**Exercise requirements**
Return each record unchanged and drop the images.

=====

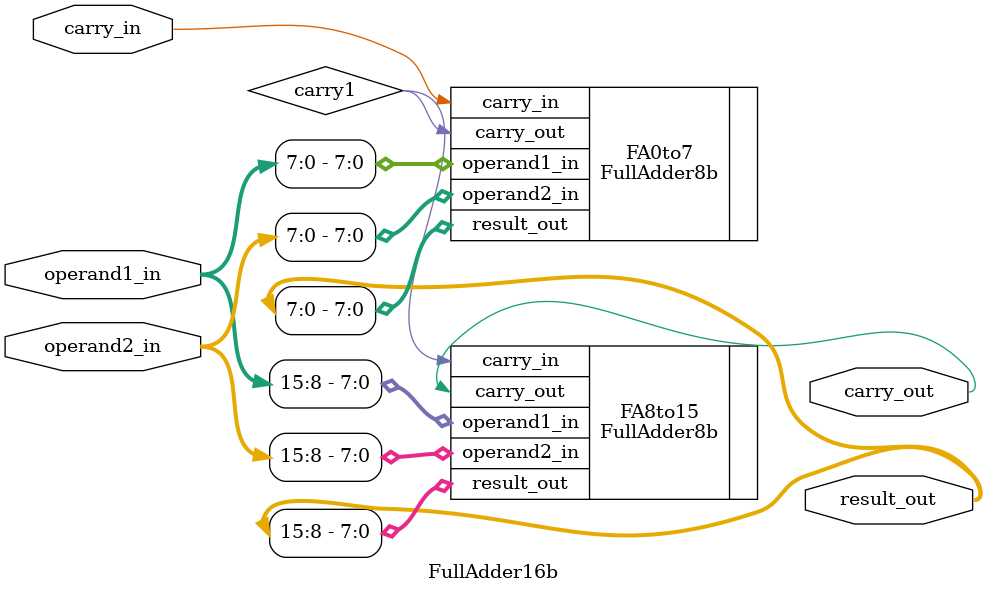
<source format=sv>
/*
Description:
16 bit Full Adder

I/O:
Inputs: operand1(16-bit), operand2(16-bit), carry_in (1-bit)
Outputs: result_out (16-bit), carry_out (1-bit)

Internal Functions:
Ripple carry adder of two 16-bit values using 8-bit full adders
*/

module FullAdder16b(
	input logic [15:0] operand1_in,
	input logic [15:0] operand2_in,
	input logic carry_in,
	output logic [15:0] result_out,
	output logic carry_out
);

logic carry1; // intermediate carry 

FullAdder8b FA0to7 (.operand1_in(operand1_in[7:0]), .operand2_in(operand2_in[7:0]), 
                 .carry_in(carry_in), .result_out(result_out[7:0]), .carry_out(carry1));
FullAdder8b FA8to15 (.operand1_in(operand1_in[15:8]), .operand2_in(operand2_in[15:8]), 
                 .carry_in(carry1), .result_out(result_out[15:8]), .carry_out(carry_out));

endmodule


</source>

=====

**Exercise answer**
<source format=sv>
/*
Description:
16 bit Full Adder

I/O:
Inputs: operand1(16-bit), operand2(16-bit), carry_in (1-bit)
Outputs: result_out (16-bit), carry_out (1-bit)

Internal Functions:
Ripple carry adder of two 16-bit values using 8-bit full adders
*/

module FullAdder16b(
	input logic [15:0] operand1_in,
	input logic [15:0] operand2_in,
	input logic carry_in,
	output logic [15:0] result_out,
	output logic carry_out
);

logic carry1; // intermediate carry 

FullAdder8b FA0to7 (.operand1_in(operand1_in[7:0]), .operand2_in(operand2_in[7:0]), 
                 .carry_in(carry_in), .result_out(result_out[7:0]), .carry_out(carry1));
FullAdder8b FA8to15 (.operand1_in(operand1_in[15:8]), .operand2_in(operand2_in[15:8]), 
                 .carry_in(carry1), .result_out(result_out[15:8]), .carry_out(carry_out));

endmodule


</source>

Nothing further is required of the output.